**Assignment**
Exclude the images and transcribe the entries below precisely.

Content revision data:
Start of Block
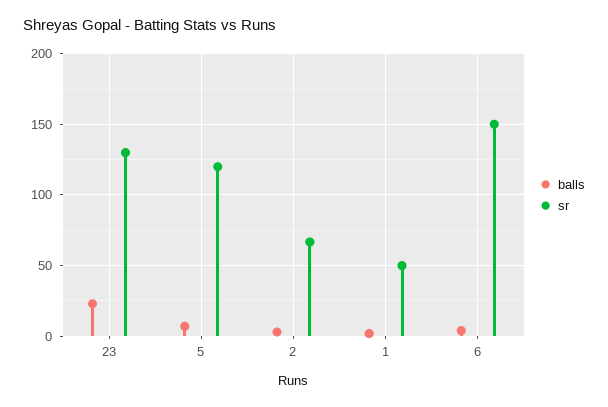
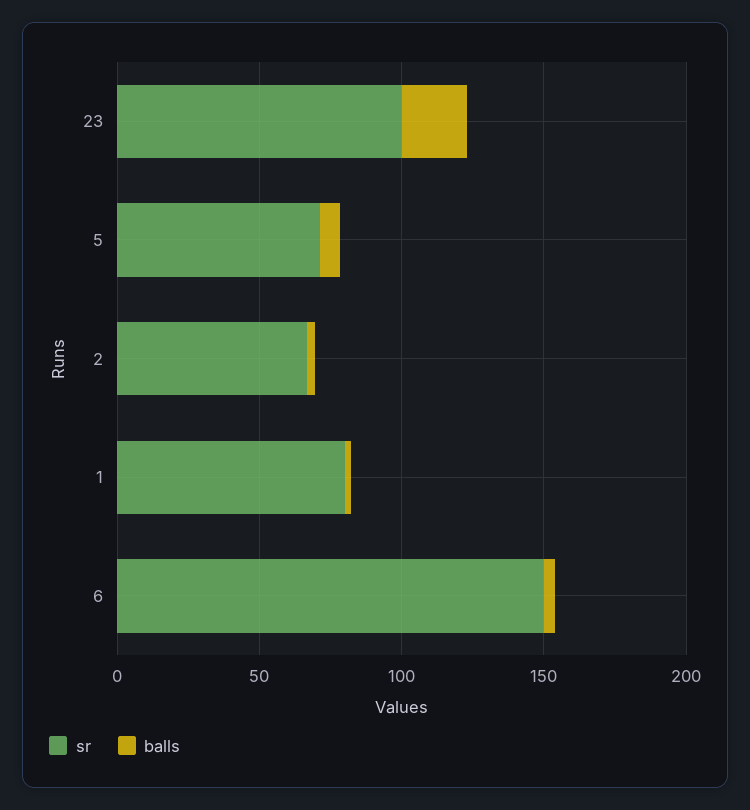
  {
    "balls": {
      "23": 25,
      "5": 5,
      "2": 5,
      "1": 0,
      "6": 5
    },
    "sr": {
-     "23": 130,
+     "23": 100,
-     "5": 120,
+     "5": 70,
      "2": 65,
-     "1": 50,
+     "1": 80,
      "6": 150
    }
  }

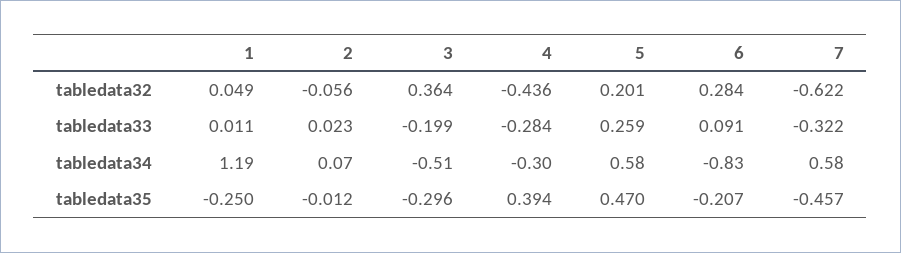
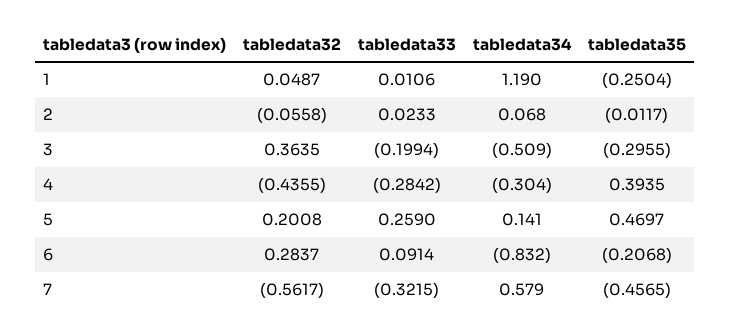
  {
    "1": {
      "tabledata32": 0.0487,
      "tabledata33": 0.0106,
      "tabledata34": 1.19,
      "tabledata35": -0.2504
    },
    "2": {
      "tabledata32": -0.0558,
      "tabledata33": 0.0233,
      "tabledata34": 0.068,
      "tabledata35": -0.0117
    },
    "3": {
      "tabledata32": 0.3635,
      "tabledata33": -0.1994,
      "tabledata34": -0.509,
      "tabledata35": -0.2955
    },
    "4": {
      "tabledata32": -0.4355,
      "tabledata33": -0.2842,
      "tabledata34": -0.304,
      "tabledata35": 0.3935
    },
    "5": {
      "tabledata32": 0.2008,
      "tabledata33": 0.259,
-     "tabledata34": 0.58,
+     "tabledata34": 0.141,
      "tabledata35": 0.4697
    },
    "6": {
      "tabledata32": 0.2837,
      "tabledata33": 0.0914,
      "tabledata34": -0.832,
      "tabledata35": -0.2068
    },
    "7": {
-     "tabledata32": -0.622,
+     "tabledata32": -0.5617,
      "tabledata33": -0.3215,
      "tabledata34": 0.579,
      "tabledata35": -0.4565
    }
  }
End of Block
**Answer below**
  {
    "balls": {
      "23": 25,
      "5": 5,
      "2": 5,
      "1": 0,
      "6": 5
    },
    "sr": {
-     "23": 130,
+     "23": 100,
-     "5": 120,
+     "5": 70,
      "2": 65,
-     "1": 50,
+     "1": 80,
      "6": 150
    }
  }

  {
    "1": {
      "tabledata32": 0.0487,
      "tabledata33": 0.0106,
      "tabledata34": 1.19,
      "tabledata35": -0.2504
    },
    "2": {
      "tabledata32": -0.0558,
      "tabledata33": 0.0233,
      "tabledata34": 0.068,
      "tabledata35": -0.0117
    },
    "3": {
      "tabledata32": 0.3635,
      "tabledata33": -0.1994,
      "tabledata34": -0.509,
      "tabledata35": -0.2955
    },
    "4": {
      "tabledata32": -0.4355,
      "tabledata33": -0.2842,
      "tabledata34": -0.304,
      "tabledata35": 0.3935
    },
    "5": {
      "tabledata32": 0.2008,
      "tabledata33": 0.259,
-     "tabledata34": 0.58,
+     "tabledata34": 0.141,
      "tabledata35": 0.4697
    },
    "6": {
      "tabledata32": 0.2837,
      "tabledata33": 0.0914,
      "tabledata34": -0.832,
      "tabledata35": -0.2068
    },
    "7": {
-     "tabledata32": -0.622,
+     "tabledata32": -0.5617,
      "tabledata33": -0.3215,
      "tabledata34": 0.579,
      "tabledata35": -0.4565
    }
  }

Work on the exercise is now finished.